VPN technology is booming: millions of Russians are trying to circumvent censorship

The number of people in Russia who bypass the blocking of numerous websites using VPN technology is increasing massively.

VPN technology is booming: millions of Russians are trying to circumvent censorship

The number of people in Russia who bypass the blocking of numerous websites using VPN technology is increasing massively. However, the Russian state is now blocking these too. In addition, the costs for the providers are high. The US government wants to help.

Whether news websites, streaming portals like Netflix or the online services Facebook, Twitter and Instagram: Since the Kremlin blocked numerous websites, it has become increasingly difficult for people in Russia to get independent information. Even before the Russian war of aggression in Ukraine, tens of thousands of Russians switched to virtual private communication networks (VPN) to circumvent censorship; now there are millions.

VPN, for example, builds a kind of anonymous tunnel on the Internet through which the data - usually encrypted - can flow in a protected manner. The IP address and the location of the user are disguised. The US wants to support free access to VPN and other censorship bypass software for Russian citizens and activists.

For many Russians, VPN is the only way to get independent information. The software has experienced an enormous boom in recent months. However, the Russian authorities are now getting better and better at blocking VPNs, which is why networks such as Psiphon, Lantern or NthLink are now offering additional software to circumvent Internet censorship.

Before the war began, Psiphon had 48,000 users per day - now there are 1.45 million users per day. In mid-March, when the Kremlin blocked Facebook, Instagram and Twitter, access had increased twentyfold, according to his adviser Dirk Rodenburg. It is estimated that around four million people in Russia are currently using Psiphon, Lantern or NthLink.

However, the costs for the VPN providers are high and continue to rise due to the sanctions. Financial injections from the US government's Open Technology Fund (OTF) should now help. The state fund has previously provided three to four million dollars a year to finance VPNs worldwide - against the background of the Russian war of aggression in Ukraine, it now also wants to support the circumvention of Russian Internet censorship.

Since the Russian invasion of Ukraine in February, the Russian authorities have stepped up their propaganda and severely restricted access to unofficial sources of information.

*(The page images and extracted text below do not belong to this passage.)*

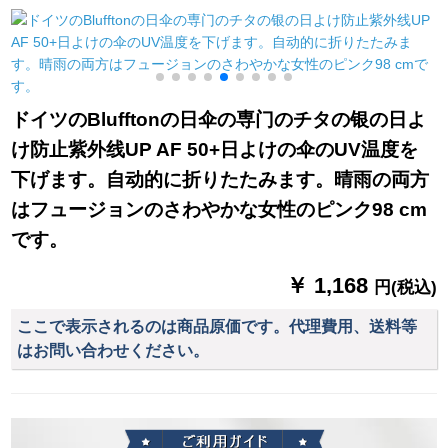
ゴムが付いていま
水オルトバイイのバ
す。雨を防ぐため
ーットラインを増加
に、雨を防ぐために
させます。
傘を遮ります。一般
的なオートバーイの
ドイツのBlufftonの日伞の専门のチタの银の日よ
スクターは雨を防ぐ
け防止紫外线UP AF 50+日よけの伞のUV温度を
ために、雨を防ぐた
めに、雨を防ぐため
下げます。自动的に折りたたみます。晴雨の両方
に、日伞の黒いゴム
はフュージョンのさわやかな女性のピンク98 cm
+帽子のひさ(青)はバ
です。
ークミルです。
￥ 1,168
円(税込)
ここで表示されるのは商品原価です。代理費用、送料等
はお問い合わせください。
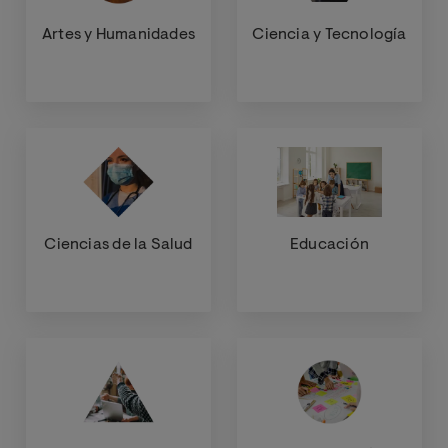
Artes y Humanidades
Ciencia y Tecnología
Ciencias de la Salud
Educación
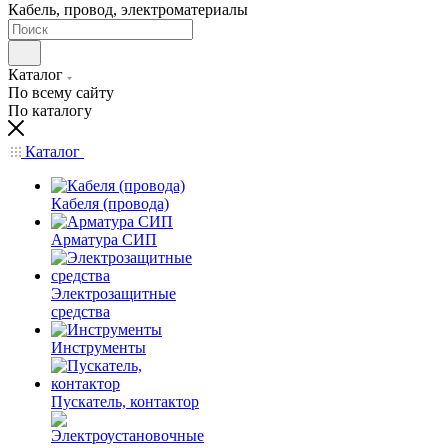
Кабель, провод, электроматериалы
Каталог
По всему сайту
По каталогу
Каталог
Кабеля (провода)
Арматура СИП
Электрозащитные
средства
Инструменты
Пускатель, контактор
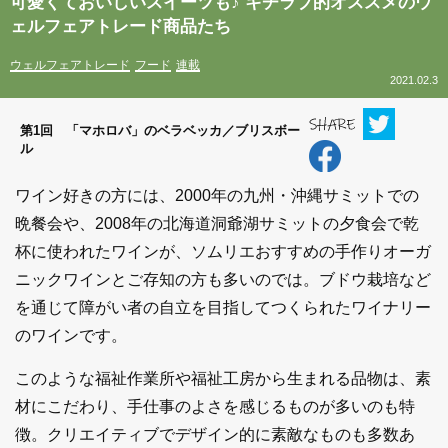
可愛くておいしいスイーツも♪ キチラブ的オススメのウ
ェルフェアトレード商品たち
ウェルフェアトレード
フード
連載
2021.02.3
第1回 「マホロバ」のベラベッカ／ブリスボー
ル
ワイン好きの方には、2000年の九州・沖縄サミットでの
晩餐会や、2008年の北海道洞爺湖サミットの夕食会で乾
杯に使われたワインが、ソムリエおすすめの手作りオーガ
ニックワインとご存知の方も多いのでは。ブドウ栽培など
を通じて障がい者の自立を目指してつくられたワイナリー
のワインです。
このような福祉作業所や福祉工房から生まれる品物は、素
材にこだわり、手仕事のよさを感じるものが多いのも特
徴。クリエイティブでデザイン的に素敵なものも多数あ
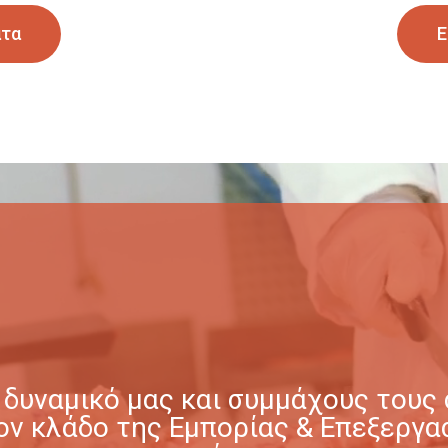
ατα
Ε
δυναμικό μας και συμμάχους τους σ
στον κλάδο της Εμπορίας & Επεξερ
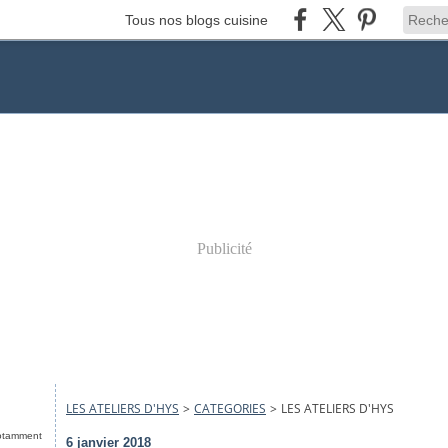
Tous nos blogs cuisine
Publicité
LES ATELIERS D'HYS
>
CATEGORIES
>
LES ATELIERS D'HYS
notamment
6 janvier 2018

Journalists and activists who speak of "war" instead of sticking to the official language - "special operation against Nazis" - face imprisonment.

While some voices, including Ukraine, had called for Russia to be completely cut off from the Internet, others emphasized the importance of the Internet to support opposition groups. "Russian television broadcasts nothing but horrific propaganda inciting hatred and murder," said Access Now attorney Natalia Krapiva.

Tools that bypass censorship have therefore become essential to retrieve independent information, but also to be able to communicate freely with loved ones, she said. The resistance can only be maintained with the help of the Internet - especially because the activists cannot meet or are scattered all over the world.

However, Krapiva cannot say whether worldwide access to the Internet would actually have an impact on the normal Russian population, which largely follows the Kremlin's propaganda - partly because only a small percentage uses VPN technology. "The technology is not a magic solution," she says. "But it would be even worse if the entire Internet was censored".